Home Assistant used for HEMS with lots of custom ESP devices to allow integration.
Insulation upgrades:
EPS cavity wall insulation.
Improved loft insulation (renewed and 300mm where possible).
My UFH manifolds are all locked open and I use weather compensation.
I use a programmable thermostat to help nudge the heating on or off. The heating is always on but I vary the temp by a couple of degrees here and there. This allows me to steer the pump towards being on at the cheap tariff times and off at the expensive tariff times and allows for a setback through the night. If done thoughtfully this will also help reduce cycling.
On the Samsung there are also settings for heatpump min and max operating time (code3025 and 3026) which can be used to limit cycling by brute force.
No heat exchanger, low loss header, buffer cylinder should be fitted as this makes cycling more likely. Volumiser might be helpful though.

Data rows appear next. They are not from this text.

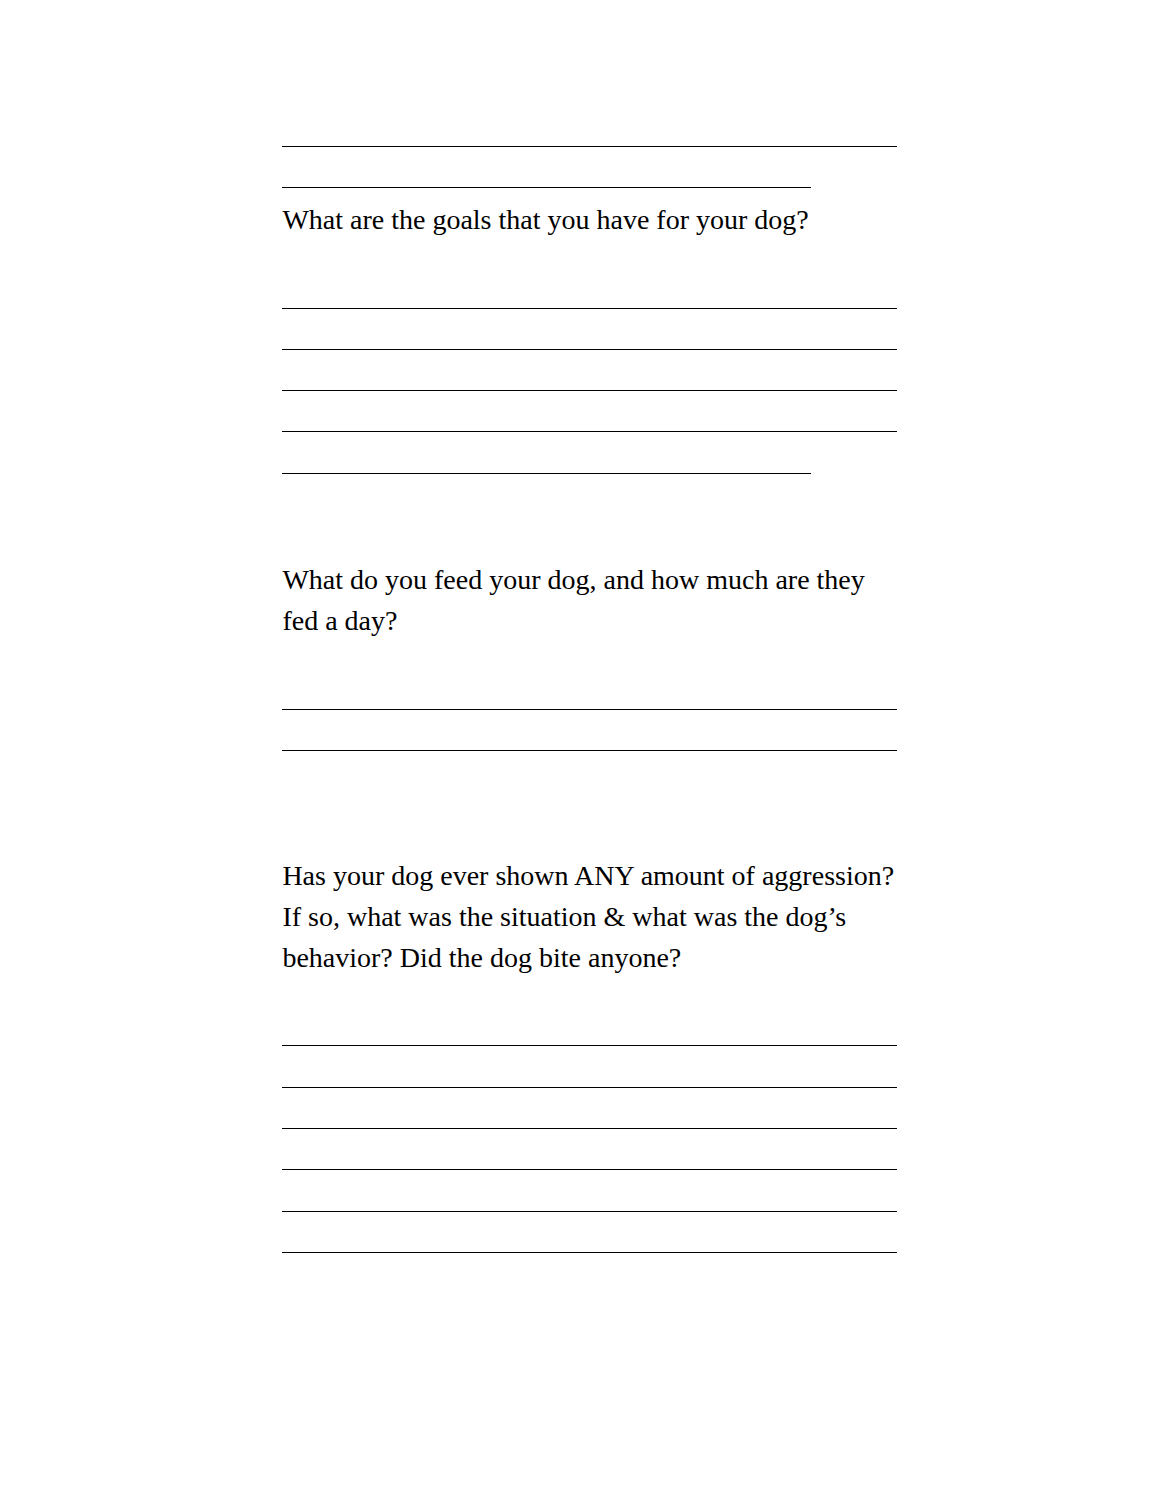What are the goals that you have for your dog?
What do you feed your dog, and how much are they fed a day?
Has your dog ever shown ANY amount of aggression? If so, what was the situation & what was the dog’s behavior? Did the dog bite anyone?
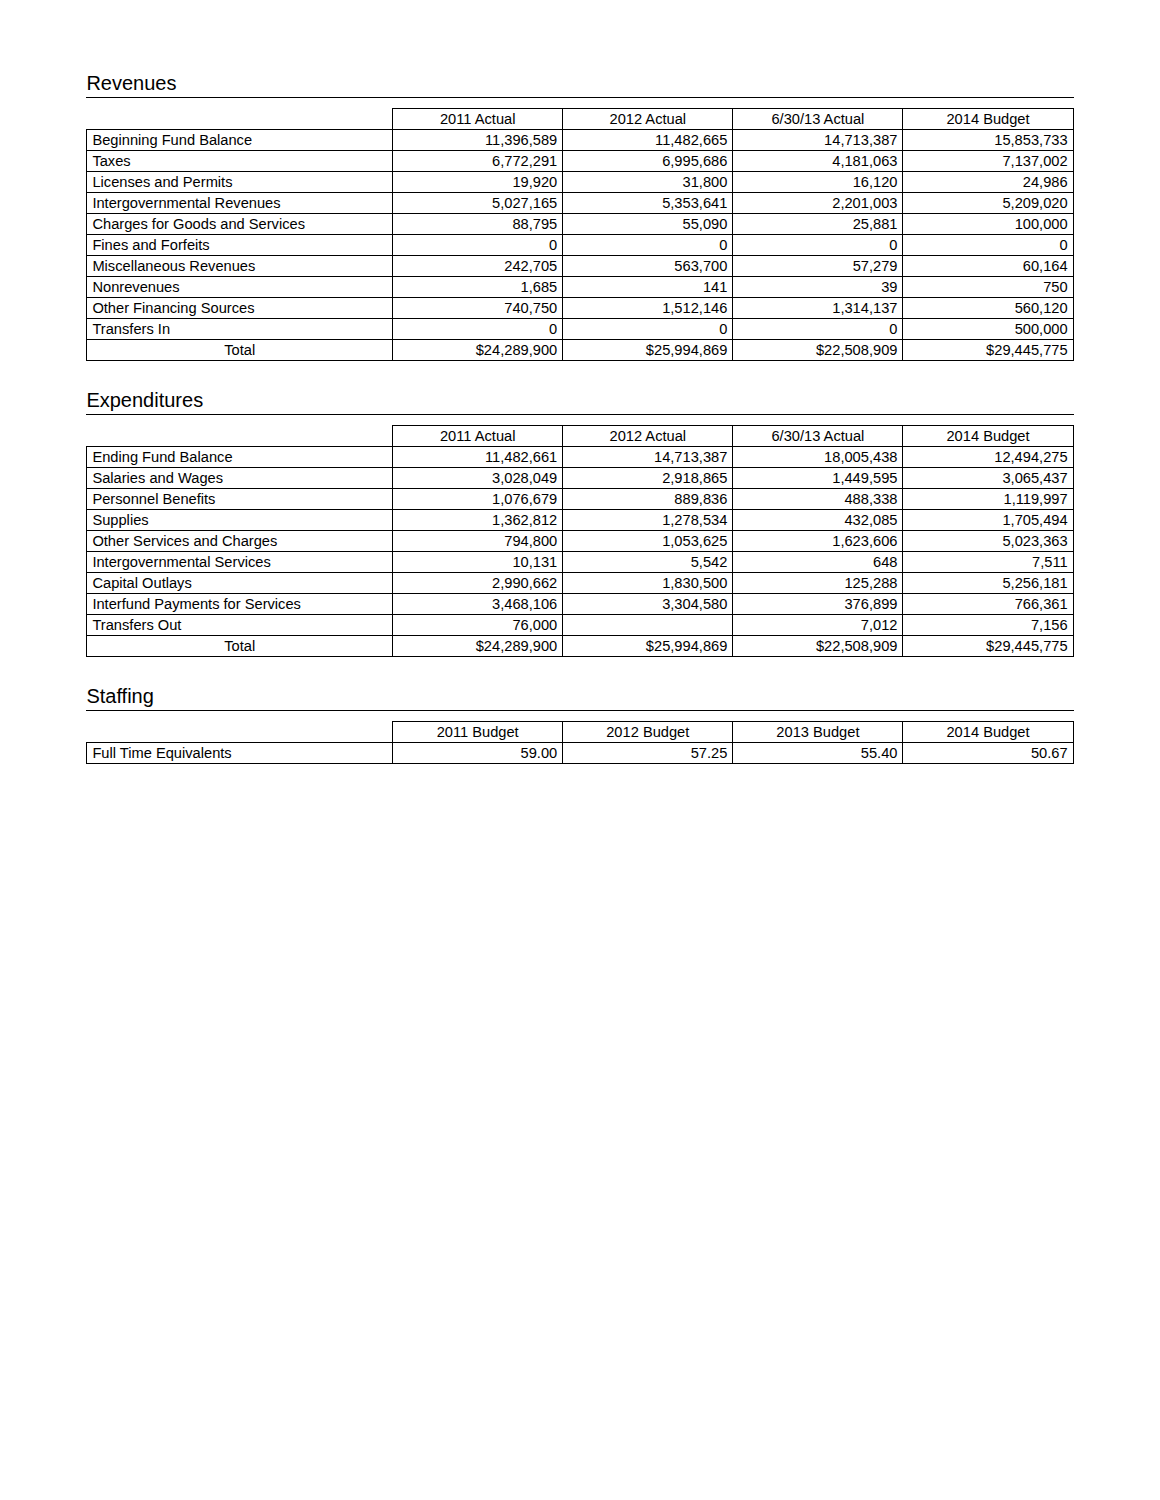Revenues
| | 2011 Actual | 2012 Actual | 6/30/13 Actual | 2014 Budget |
| --- | --- | --- | --- | --- |
| Beginning Fund Balance | 11,396,589 | 11,482,665 | 14,713,387 | 15,853,733 |
| Taxes | 6,772,291 | 6,995,686 | 4,181,063 | 7,137,002 |
| Licenses and Permits | 19,920 | 31,800 | 16,120 | 24,986 |
| Intergovernmental Revenues | 5,027,165 | 5,353,641 | 2,201,003 | 5,209,020 |
| Charges for Goods and Services | 88,795 | 55,090 | 25,881 | 100,000 |
| Fines and Forfeits | 0 | 0 | 0 | 0 |
| Miscellaneous Revenues | 242,705 | 563,700 | 57,279 | 60,164 |
| Nonrevenues | 1,685 | 141 | 39 | 750 |
| Other Financing Sources | 740,750 | 1,512,146 | 1,314,137 | 560,120 |
| Transfers In | 0 | 0 | 0 | 500,000 |
| Total | $24,289,900 | $25,994,869 | $22,508,909 | $29,445,775 |
Expenditures
| | 2011 Actual | 2012 Actual | 6/30/13 Actual | 2014 Budget |
| --- | --- | --- | --- | --- |
| Ending Fund Balance | 11,482,661 | 14,713,387 | 18,005,438 | 12,494,275 |
| Salaries and Wages | 3,028,049 | 2,918,865 | 1,449,595 | 3,065,437 |
| Personnel Benefits | 1,076,679 | 889,836 | 488,338 | 1,119,997 |
| Supplies | 1,362,812 | 1,278,534 | 432,085 | 1,705,494 |
| Other Services and Charges | 794,800 | 1,053,625 | 1,623,606 | 5,023,363 |
| Intergovernmental Services | 10,131 | 5,542 | 648 | 7,511 |
| Capital Outlays | 2,990,662 | 1,830,500 | 125,288 | 5,256,181 |
| Interfund Payments for Services | 3,468,106 | 3,304,580 | 376,899 | 766,361 |
| Transfers Out | 76,000 | | 7,012 | 7,156 |
| Total | $24,289,900 | $25,994,869 | $22,508,909 | $29,445,775 |
Staffing
| | 2011 Budget | 2012 Budget | 2013 Budget | 2014 Budget |
| --- | --- | --- | --- | --- |
| Full Time Equivalents | 59.00 | 57.25 | 55.40 | 50.67 |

If a heatpump is massively oversized it should really be replaced, even with a much cheaper model if economics dictate.
My tuppenceworth 🙂
One thought is that the advantage of an oversized system is that the radiators are hopefully also oversized, so you can run it at a lower temperature. If you’re in need of seeing the positive.
Mine is mildly oversized, vaillant 5kw for a 2.5 to 3 kw heat loss. It means the system can run at a much lower temperature than the specified 45c, closer to 35c at design temp.
Of course actually getting it right would be even better.
Posted by: @jamespaAs the title really. There are at least three live threads currently where its obvious that a part of the problem is a heat pump oversized by a factor of 2 or more, and I would guess that a fairly significant proportion of the threads have this somewhere at their centre. As we get into the shoulder season, the 'problem' will rear its head more frequently.
So whats the best strategy and why? Im assuming that the heat pump is operated on weather compensation obviously
1. Operate on WC and leave it open loop (no external controls). Trust the heat pump controller do its job
2. Operate on WC and batch heat by timed operation, accepting the variation in IAT. Adjust the number of on/off cycles according to the thermal time constant of the house
3. Operate on WC and modulate on and off using a thermostat
4. Something else
All are in fact cycling, so all will suffer the thermodynamic/COP penalty of cycling, perhaps to a greater or lesser extent depending on the resulting flow temperatures.
What's the best strategy and why? Any answers?
I think we are currently operating a weird mix of 2 and 3, but such are the parameters of the system, permitting it to turn on once an hour is actually enough. In cold weather such as -5 it will be on for 45 mins out of the hour and there is enough heat left in the radiators and (rather low) thermal mass of the house and contents to mean there are no real ups and downs like I used to have in my flat with a gas boiler.
So my idea is that we need a way of increasing the thermal mass of the house easily so that the big heat pump can run for longer but then turn off for longer because it has pumped more heat into something in the house which then releases it slowly. It could for instance be possible to add one of these thermal mass water heating things to the system and isolate the heat pump but keep water flowing through it and the radiators.
Carefully set up you could run the heat pump at efficient level for a while but then turn it off for an hour or two before it needed to come back on again.